Bank of Cyprus has announced robust financial results for the nine months ending September 30, 2023, with an after-tax profit of €349 million. The CEO, Panicos Nicolaou, emphasized the bank's strong quarterly performance, highlighting a liquid and resilient balance sheet. Nicolaou stated, "We have delivered another quarter of strong profitability, achieving an ROTE of over 20 per cent for the third consecutive quarter, demonstrating the group’s continuing ability to generate sustainable profitability and shareholder value creation."
During the third quarter of 2023, the bank reported a Net Interest Income (NII) of €572 million, a 144 per cent YoY increase and 9 per cent higher than the previous quarter. Non-Net Interest Income (Non-NII) rose by 5 per cent YoY, covering 90 per cent of total operating expenses. The cost-to-income ratio was reduced to 31 per cent, down from 54 per cent in the prior year. The profit after tax for the first nine months of 2023 stood at €349 million, a significant improvement from the €19 million loss in the same period last year.
Earnings per share reached €0.78 for the period between January and September 30, 2023, with €0.29 in the third quarter alone. The Return on Tangible Equity (ROTE) was 24.6 per cent during the first nine months of 2023 and 25.6 per cent in the third quarter alone.
The bank maintained a liquid and resilient balance sheet, with the Non-Performing Exposure (NPE) ratio at 3.5 per cent (0.8 per cent on a net basis), down 6 percentage points YoY. NPE coverage is at 77 per cent, and the cost of risk stands at 58 basis points.
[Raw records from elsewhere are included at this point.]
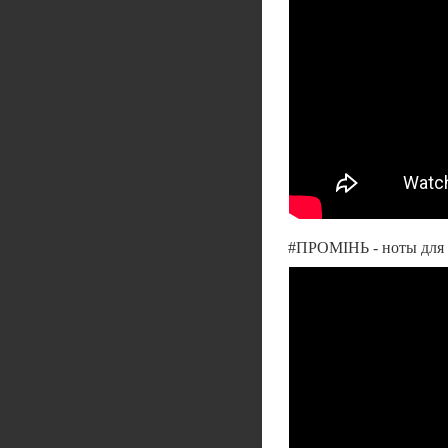
#ПРОМІНЬ - ноты для ф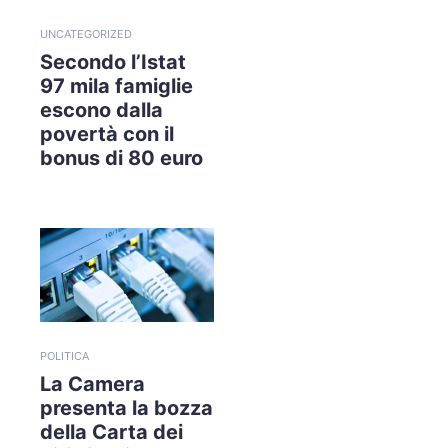
UNCATEGORIZED
Secondo l’Istat
97 mila famiglie
escono dalla
povertà con il
bonus di 80 euro
POLITICA
La Camera
presenta la bozza
della Carta dei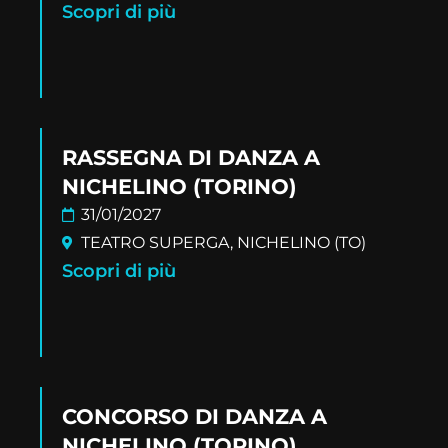
Scopri di più
RASSEGNA DI DANZA A
NICHELINO (TORINO)
31/01/2027
TEATRO SUPERGA, NICHELINO (TO)
Scopri di più
CONCORSO DI DANZA A
NICHELINO (TORINO)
The retail-funded deposit base is sticky at €19.3 billion, up 3 per cent YoY, and the balance sheet remains highly liquid, with €9.6 billion placed at the European Central Bank (ECB).
Nicolaou highlighted the strong economic growth in Cyprus, stating, "Against the backdrop of geopolitical developments and heightened uncertainty, the Cypriot economy is once again proving resilient with strong economic growth of 2.3 per cent in the second quarter of 2023, outpacing the Eurozone average." The bank extended approximately €1.6 billion in new loans in the first nine months of 2023, supporting the economy while maintaining prudent underwriting standards.
Despite the rising interest rate environment, new lending reached approximately €1.6 billion. The gross performing loan book remained broadly flat YoY at €9.9 billion, reflecting ongoing repayments offsetting new lending. The Bank of Cyprus demonstrated a robust capital position, with a Regulatory CET1 ratio and Total Capital ratio of 15.2 per cent and 20.4 per cent, respectively.
Nicolaou noted, "In October 2023, Moody’s upgraded the bank’s long-term deposit rating to investment grade for the first time in 12 years, confirming this new chapter of becoming a strong, diversified well-capitalised and sustainably profitable organisation." With a strong set of results in the third quarter of 2023, the group's performance is well ahead of 2023 targets, and Nicolaou expects to comfortably exceed the 2023 ROTE target of over 17 per cent. The bank continues to execute its strategy, focusing on supporting customers, delivering shareholder value, and assisting the development of the Cypriot economy.